▶ _Source material_

· · · · · · ·

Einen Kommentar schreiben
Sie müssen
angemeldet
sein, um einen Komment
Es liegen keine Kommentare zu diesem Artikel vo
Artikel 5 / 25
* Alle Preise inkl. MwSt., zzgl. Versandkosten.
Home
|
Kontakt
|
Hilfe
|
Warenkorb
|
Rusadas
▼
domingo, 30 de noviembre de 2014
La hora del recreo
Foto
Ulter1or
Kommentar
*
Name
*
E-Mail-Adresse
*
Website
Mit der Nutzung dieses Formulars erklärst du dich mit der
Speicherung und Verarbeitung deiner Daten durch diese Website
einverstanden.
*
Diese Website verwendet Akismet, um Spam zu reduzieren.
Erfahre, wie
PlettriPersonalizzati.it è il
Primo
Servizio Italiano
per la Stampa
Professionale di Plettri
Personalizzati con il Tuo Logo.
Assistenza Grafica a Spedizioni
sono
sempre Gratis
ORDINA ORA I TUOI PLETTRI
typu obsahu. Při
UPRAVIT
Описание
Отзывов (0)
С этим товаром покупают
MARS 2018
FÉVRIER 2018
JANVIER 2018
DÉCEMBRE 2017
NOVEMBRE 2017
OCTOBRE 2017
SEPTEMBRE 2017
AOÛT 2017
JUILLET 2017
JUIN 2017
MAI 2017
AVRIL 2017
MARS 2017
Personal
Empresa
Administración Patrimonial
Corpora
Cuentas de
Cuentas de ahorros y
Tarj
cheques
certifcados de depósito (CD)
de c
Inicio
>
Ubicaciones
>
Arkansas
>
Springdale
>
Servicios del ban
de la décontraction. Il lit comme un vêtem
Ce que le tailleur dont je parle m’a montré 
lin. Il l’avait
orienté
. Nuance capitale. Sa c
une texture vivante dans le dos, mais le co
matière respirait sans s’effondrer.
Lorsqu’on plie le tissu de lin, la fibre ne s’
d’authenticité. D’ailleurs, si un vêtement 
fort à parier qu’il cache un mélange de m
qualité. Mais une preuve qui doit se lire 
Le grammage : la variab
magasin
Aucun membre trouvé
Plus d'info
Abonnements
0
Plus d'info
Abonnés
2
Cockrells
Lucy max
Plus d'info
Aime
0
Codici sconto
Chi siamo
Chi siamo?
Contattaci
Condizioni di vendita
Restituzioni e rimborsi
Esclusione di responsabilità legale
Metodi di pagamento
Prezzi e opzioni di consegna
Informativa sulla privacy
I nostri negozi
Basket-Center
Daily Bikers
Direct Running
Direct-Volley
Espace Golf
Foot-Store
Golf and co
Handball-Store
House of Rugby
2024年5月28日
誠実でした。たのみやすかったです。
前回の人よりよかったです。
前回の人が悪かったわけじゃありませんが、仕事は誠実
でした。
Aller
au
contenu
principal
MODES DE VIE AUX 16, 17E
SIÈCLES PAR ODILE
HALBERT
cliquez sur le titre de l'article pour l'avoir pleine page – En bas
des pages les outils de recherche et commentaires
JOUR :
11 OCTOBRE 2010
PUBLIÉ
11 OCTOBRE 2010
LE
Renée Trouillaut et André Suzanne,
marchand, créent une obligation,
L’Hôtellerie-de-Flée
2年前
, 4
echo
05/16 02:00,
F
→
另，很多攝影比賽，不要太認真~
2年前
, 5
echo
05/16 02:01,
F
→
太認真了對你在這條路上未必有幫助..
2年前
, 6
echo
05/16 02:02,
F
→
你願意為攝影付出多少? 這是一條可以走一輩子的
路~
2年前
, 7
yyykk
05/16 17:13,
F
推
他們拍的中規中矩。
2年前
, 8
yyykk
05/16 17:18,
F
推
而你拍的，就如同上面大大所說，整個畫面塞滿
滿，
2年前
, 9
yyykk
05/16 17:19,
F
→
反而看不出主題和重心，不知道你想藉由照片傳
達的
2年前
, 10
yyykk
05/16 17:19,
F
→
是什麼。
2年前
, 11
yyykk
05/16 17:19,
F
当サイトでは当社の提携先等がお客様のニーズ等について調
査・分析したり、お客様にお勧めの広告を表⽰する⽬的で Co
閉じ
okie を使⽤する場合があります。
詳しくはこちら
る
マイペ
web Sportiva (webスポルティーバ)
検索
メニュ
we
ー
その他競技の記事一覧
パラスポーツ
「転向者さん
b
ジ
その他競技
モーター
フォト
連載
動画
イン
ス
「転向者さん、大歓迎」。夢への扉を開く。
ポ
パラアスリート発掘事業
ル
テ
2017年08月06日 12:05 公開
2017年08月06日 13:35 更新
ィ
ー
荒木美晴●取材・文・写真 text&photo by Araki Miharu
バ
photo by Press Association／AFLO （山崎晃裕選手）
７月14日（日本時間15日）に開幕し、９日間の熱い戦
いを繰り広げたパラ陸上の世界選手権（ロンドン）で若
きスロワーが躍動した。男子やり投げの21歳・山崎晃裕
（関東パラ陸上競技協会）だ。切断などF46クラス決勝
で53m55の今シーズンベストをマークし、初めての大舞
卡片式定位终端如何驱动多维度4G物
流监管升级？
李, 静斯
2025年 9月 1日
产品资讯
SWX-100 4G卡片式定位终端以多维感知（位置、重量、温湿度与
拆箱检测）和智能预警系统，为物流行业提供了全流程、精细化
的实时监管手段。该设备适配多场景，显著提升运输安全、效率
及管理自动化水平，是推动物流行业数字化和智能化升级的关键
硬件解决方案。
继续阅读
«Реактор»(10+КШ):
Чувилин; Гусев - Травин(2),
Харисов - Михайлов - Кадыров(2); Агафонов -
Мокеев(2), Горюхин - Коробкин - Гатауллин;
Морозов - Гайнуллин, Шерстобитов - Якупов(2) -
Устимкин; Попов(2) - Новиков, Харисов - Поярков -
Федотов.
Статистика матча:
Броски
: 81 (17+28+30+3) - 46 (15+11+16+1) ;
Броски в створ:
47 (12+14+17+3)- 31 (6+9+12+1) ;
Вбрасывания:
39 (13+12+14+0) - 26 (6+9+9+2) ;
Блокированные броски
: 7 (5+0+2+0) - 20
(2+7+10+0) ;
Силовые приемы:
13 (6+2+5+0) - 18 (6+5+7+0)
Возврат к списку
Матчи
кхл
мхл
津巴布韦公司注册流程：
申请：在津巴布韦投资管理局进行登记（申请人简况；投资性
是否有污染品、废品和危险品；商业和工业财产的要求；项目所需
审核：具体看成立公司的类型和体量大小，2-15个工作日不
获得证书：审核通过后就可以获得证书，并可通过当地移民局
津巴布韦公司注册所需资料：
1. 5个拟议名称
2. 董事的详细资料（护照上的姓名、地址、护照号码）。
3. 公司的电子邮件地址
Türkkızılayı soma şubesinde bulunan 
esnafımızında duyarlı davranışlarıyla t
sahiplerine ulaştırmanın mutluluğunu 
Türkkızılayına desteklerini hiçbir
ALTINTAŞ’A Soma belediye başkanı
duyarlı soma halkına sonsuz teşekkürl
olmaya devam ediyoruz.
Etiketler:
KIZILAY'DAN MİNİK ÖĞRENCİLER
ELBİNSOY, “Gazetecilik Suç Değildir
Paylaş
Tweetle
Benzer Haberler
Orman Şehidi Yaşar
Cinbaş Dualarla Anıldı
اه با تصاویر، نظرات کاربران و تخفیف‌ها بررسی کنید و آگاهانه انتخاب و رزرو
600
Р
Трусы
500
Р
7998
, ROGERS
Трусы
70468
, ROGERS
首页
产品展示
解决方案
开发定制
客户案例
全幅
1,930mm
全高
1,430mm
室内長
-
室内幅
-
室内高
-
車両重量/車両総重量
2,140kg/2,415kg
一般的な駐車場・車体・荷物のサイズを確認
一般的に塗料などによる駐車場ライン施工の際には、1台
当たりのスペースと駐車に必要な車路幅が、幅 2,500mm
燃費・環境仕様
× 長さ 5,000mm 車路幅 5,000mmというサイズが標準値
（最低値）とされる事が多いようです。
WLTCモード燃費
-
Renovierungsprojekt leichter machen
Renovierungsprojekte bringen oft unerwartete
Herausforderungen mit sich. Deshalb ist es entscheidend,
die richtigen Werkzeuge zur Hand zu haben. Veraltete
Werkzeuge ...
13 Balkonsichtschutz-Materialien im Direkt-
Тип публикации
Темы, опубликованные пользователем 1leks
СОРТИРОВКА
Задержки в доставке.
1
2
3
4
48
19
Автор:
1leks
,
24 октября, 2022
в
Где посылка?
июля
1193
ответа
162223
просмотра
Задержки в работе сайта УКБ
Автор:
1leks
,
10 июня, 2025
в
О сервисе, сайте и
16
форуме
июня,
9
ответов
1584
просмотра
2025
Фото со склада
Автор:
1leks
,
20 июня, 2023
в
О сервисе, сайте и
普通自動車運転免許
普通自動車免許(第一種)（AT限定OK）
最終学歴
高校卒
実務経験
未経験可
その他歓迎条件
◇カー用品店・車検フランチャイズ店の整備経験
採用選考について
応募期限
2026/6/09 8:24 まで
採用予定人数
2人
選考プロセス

· · · · · · ·

Can you reproduce the listing word for word, starting at its very first line and ending at the line that contains "Professionale di Plettri", with both of those lines included?

Einen Kommentar schreiben
Sie müssen
angemeldet
sein, um einen Komment
Es liegen keine Kommentare zu diesem Artikel vo
Artikel 5 / 25
* Alle Preise inkl. MwSt., zzgl. Versandkosten.
Home
|
Kontakt
|
Hilfe
|
Warenkorb
|
Rusadas
▼
domingo, 30 de noviembre de 2014
La hora del recreo
Foto
Ulter1or
Kommentar
*
Name
*
E-Mail-Adresse
*
Website
Mit der Nutzung dieses Formulars erklärst du dich mit der
Speicherung und Verarbeitung deiner Daten durch diese Website
einverstanden.
*
Diese Website verwendet Akismet, um Spam zu reduzieren.
Erfahre, wie
PlettriPersonalizzati.it è il
Primo
Servizio Italiano
per la Stampa
Professionale di Plettri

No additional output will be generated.